• TASK DETAILS: Rewrite the data below, putting "COMERCIO INTERNACIONAL" in place of every "COMERCIO EXTERIOR" and changing nothing else. Omit the pictures from your answer.

• DATASET EXTRACT:
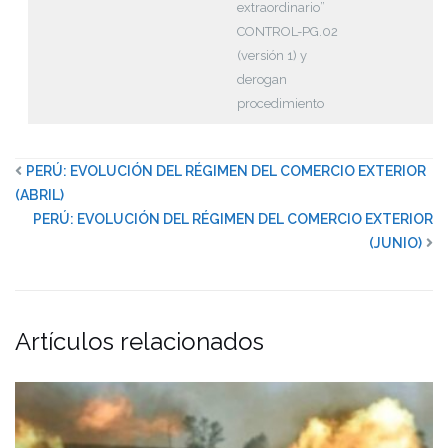
extraordinario”
CONTROL-PG.02
(versión 1) y
derogan
procedimiento
PERÚ: EVOLUCIÓN DEL RÉGIMEN DEL COMERCIO EXTERIOR
(ABRIL)
PERÚ: EVOLUCIÓN DEL RÉGIMEN DEL COMERCIO EXTERIOR
(JUNIO)
Artículos relacionados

• RESULT FOR THIS TASK:
extraordinario”
CONTROL-PG.02
(versión 1) y
derogan
procedimiento
PERÚ: EVOLUCIÓN DEL RÉGIMEN DEL COMERCIO INTERNACIONAL
(ABRIL)
PERÚ: EVOLUCIÓN DEL RÉGIMEN DEL COMERCIO INTERNACIONAL
(JUNIO)
Artículos relacionados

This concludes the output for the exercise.